(Task goal) In the Porterfield club page below, why did Ed Porterfield start the American Eagle Aircraft Corporation? Answer in one to three sentences.

(Text)

Porterfield Airplane Club

Keep the Skinny Birds Flying Safely

Welcome

I don't know if any of you were a member of the "Porterfield Airplane Club" which Chuck Lebrecht hosted for many years. Chuck has decided to give up the Porterfield Club due to health and economic reasons. I've taken it upon myself to keep the legacy going and have started this social web site dedicated to "Keeping the Skinny Birds Flying".

The site will be a good place to share information, pictures, stories, videos, parts, and to create lasting friendships for people with an interest or knowledge of the Porterfield Airplane. I just started getting this site together June 1st, 2009, so there is a limited amount of information. If you have any information to add, please do. If you have parts for sale, help items, technical info, or just want to share your airplane pictures please join us.

Also, if you have any ideas to improve the site, please feel free to comment and/or help build the site. I hope that this site will generate a database for information and history pertaining to the Porterfield Airplanes that may be shared and used by all interested. As well as a place to meet and make life long friends whom share some of the same interests of flying, building, and knowledge of the Porterfield Airplane. If you know any others that may be interested please invite them to join.

Brief History of the Porterfield Airplane

The American Eagle Aircraft Corporation was started in 1925 by Ed Porterfield for the express purpose of providing a safe training aircraft for the fledgling Porterfield Flying School. Porterfield felt that a safer, better performing trainer was badly needed to replace the existing "Jennys" and Lincoln "Standards" being used in his flight school. In April 1926, the American Eagle, Model A-1, first flew from Richards Field in Kansas City, Missouri. The airplane had been designed by Waverly Stearman after much consultation with Porterfield concerning the characteristics necessary for a good training aircraft. It was a three-place, open cockpit bi-plane that was suitable for both training and light commercial activity and was typical of the era. In November, 1927, the OX-5 powered A-1 received an Approved type Certificate - ATC #17. Various changes were made to the original A-1 design (The most notable being the addition of ailerons on the lower wing.) leading to the A-101 designation. Most Eagles were powered with war surplus Curtiss OX-5 engines, but variations were available with the OXX-6, Hisso, Anzani, and others. During may of 1928, production was 12 planes per week with ever increasing orders. In mid-1928 an OX-5 powered A-101 sold for $2815. Approximately 300 of the A-1 / A-101 models were sold.

(Excerpted records)

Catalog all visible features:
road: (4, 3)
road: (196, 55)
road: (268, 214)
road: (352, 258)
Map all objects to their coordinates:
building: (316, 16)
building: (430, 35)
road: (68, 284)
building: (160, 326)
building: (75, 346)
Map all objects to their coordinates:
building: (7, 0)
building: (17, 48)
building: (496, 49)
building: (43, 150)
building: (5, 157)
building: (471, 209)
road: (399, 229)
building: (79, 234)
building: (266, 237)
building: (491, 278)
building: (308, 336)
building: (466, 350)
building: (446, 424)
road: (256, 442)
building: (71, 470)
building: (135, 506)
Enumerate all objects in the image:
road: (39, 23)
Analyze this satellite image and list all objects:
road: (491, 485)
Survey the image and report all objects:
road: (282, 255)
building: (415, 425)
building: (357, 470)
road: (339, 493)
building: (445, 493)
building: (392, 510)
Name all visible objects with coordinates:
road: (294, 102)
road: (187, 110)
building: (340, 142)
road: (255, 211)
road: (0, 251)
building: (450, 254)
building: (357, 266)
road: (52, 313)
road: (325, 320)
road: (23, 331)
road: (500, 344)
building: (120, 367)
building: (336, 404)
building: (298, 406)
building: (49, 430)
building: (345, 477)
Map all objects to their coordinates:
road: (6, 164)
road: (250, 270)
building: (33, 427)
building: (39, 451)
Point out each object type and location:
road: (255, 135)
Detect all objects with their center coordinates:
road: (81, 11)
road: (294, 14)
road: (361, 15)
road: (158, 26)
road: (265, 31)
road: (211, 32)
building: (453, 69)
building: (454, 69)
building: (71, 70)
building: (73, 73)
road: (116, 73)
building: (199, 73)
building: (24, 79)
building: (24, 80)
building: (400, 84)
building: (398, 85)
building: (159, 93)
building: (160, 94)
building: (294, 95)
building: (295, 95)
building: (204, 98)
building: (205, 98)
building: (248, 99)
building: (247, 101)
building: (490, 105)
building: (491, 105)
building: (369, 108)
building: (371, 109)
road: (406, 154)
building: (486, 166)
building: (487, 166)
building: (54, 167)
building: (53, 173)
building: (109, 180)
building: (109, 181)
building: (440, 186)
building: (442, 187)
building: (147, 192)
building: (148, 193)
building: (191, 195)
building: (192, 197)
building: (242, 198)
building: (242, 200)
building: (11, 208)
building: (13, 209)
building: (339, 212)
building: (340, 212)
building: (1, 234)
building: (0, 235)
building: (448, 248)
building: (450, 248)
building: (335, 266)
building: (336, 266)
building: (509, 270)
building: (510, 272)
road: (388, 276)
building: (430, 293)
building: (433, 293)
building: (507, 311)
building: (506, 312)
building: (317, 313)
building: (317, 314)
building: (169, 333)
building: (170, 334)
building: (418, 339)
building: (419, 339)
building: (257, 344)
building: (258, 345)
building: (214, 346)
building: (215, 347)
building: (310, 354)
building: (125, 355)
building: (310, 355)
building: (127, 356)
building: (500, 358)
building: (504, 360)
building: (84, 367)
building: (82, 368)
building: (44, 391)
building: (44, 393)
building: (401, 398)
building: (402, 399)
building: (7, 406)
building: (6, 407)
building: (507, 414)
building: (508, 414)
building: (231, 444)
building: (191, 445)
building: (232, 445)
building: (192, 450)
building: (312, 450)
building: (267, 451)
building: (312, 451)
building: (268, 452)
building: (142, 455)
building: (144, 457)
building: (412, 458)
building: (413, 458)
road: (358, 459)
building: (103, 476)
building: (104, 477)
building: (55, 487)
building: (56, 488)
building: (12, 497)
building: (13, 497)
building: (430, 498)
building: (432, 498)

(Expected output) Ed Porterfield started the company in 1925 to provide a safe training aircraft for the Porterfield Flying School. He felt his school badly needed a safer, better-performing trainer to replace the "Jennys" and Lincoln "Standards" it was using.